お妃さまの大きさを見れば納得してしまうが。
全長20メートル以上ある天竜、飛ぶときはその羽だけでは無く風の魔法を使用する。
勿論その半分の大きさがあるラターニャも飛空魔法を併用して空へと飛ぶことが可能だ。
「では行きましょう」エアルータ
2頭の天龍が空へと舞い上がる、伝説の竜が2頭。
いやそもそも5つの竜種族が集うこと自体あり得なかった話。
天竜もそうだが火竜以外はその存在もすでに伝説となっている現在、その竜族が協力して魔族の国を黙らせに行くと言うのだから。
「わー空って気持ちい~」
「まさかこうなるなんて思わなかったよ~」マリー
「私もです」マーベル
風は上に上がれば上がるほど風が強く吹くため、その風の力を利用するのなら最低500メートルは上空へと上がらなければいけない。

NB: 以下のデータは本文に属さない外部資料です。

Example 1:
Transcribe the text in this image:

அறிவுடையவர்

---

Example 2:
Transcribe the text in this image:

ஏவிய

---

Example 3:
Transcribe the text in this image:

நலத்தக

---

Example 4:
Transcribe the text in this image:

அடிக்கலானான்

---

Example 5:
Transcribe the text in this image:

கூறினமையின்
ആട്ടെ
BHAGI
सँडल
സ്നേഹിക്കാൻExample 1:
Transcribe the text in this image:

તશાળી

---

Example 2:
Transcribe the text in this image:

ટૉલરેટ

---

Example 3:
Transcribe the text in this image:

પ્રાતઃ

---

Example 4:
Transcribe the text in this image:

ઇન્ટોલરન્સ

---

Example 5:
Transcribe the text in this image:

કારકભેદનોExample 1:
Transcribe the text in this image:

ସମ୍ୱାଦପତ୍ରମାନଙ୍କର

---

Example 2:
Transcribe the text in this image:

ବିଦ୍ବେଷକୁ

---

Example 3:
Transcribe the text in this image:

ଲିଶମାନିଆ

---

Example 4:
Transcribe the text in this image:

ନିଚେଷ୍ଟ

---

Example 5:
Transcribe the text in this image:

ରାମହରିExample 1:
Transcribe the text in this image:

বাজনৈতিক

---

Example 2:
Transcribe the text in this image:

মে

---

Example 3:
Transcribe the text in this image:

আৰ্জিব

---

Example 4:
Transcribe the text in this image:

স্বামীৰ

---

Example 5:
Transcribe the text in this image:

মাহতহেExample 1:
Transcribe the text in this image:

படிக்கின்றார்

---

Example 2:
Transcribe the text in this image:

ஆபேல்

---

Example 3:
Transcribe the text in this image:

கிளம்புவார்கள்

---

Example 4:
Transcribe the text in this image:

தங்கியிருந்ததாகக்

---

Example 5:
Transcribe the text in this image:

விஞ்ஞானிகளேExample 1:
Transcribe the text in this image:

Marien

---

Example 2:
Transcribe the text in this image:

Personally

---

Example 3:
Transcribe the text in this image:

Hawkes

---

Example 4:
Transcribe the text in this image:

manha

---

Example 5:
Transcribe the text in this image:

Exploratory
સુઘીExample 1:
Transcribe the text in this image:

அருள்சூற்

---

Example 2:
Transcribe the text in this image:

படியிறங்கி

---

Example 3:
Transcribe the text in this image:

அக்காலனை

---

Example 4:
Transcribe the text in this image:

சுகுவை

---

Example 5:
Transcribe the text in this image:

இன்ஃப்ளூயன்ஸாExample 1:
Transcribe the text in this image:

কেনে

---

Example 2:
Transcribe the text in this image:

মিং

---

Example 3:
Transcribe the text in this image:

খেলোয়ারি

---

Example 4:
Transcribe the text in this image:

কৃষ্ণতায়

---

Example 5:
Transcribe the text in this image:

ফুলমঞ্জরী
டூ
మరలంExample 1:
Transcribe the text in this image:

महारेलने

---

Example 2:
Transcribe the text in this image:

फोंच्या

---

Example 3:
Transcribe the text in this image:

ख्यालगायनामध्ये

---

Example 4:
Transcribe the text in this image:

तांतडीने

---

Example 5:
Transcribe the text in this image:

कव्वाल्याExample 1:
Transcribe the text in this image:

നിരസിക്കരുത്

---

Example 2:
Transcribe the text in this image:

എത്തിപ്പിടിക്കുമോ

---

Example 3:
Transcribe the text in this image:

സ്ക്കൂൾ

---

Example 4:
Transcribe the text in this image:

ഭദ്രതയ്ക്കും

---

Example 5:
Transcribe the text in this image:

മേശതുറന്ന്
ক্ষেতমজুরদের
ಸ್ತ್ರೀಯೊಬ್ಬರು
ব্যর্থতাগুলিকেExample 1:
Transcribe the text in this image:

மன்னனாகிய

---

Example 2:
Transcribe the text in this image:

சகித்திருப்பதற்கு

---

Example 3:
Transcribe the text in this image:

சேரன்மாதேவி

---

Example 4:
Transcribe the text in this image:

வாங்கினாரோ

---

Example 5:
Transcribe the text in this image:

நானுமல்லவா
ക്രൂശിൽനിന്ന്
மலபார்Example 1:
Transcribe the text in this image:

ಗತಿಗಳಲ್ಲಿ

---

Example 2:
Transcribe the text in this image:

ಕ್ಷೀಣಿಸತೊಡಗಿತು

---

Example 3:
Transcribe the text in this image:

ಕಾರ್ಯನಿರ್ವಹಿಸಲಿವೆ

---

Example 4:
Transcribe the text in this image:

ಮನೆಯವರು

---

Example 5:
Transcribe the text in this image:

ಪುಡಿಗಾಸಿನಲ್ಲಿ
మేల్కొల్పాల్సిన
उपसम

現在の天候はやや曇り、気温は20度だが空へ上がるほど気温は低くなるためスピードは抑えめ。
「王よこの後、魔王を倒していかがします」ゴードン
「それは聖女様が決める事、我らはすでに一度死んだも同然、2度目の人生はできれば良いものにしたいな」
「私もそう思います」エアルータ
「私はおふた方について行きますよ」ファターハ
「私は又冒険者にでも戻るかな…」トマス
「おぬしにはその方が似合って良そうだな」ラーサー
港町トローレを飛び立ち約1時間、時速は100kを少し超えるぐらい。
ようやく魔王国の海岸線が見えて来る。
「あれが魔王国ね」ラポーチ
下に魔族達が使う船が見えて来る、ほとんどが漁に出る船であり、生活様式はどの国もさほど違いは無い。
魔族であっても魚を食べるし野菜も育てる、但し種族により人族より偏った食生活をしているのが魔族である。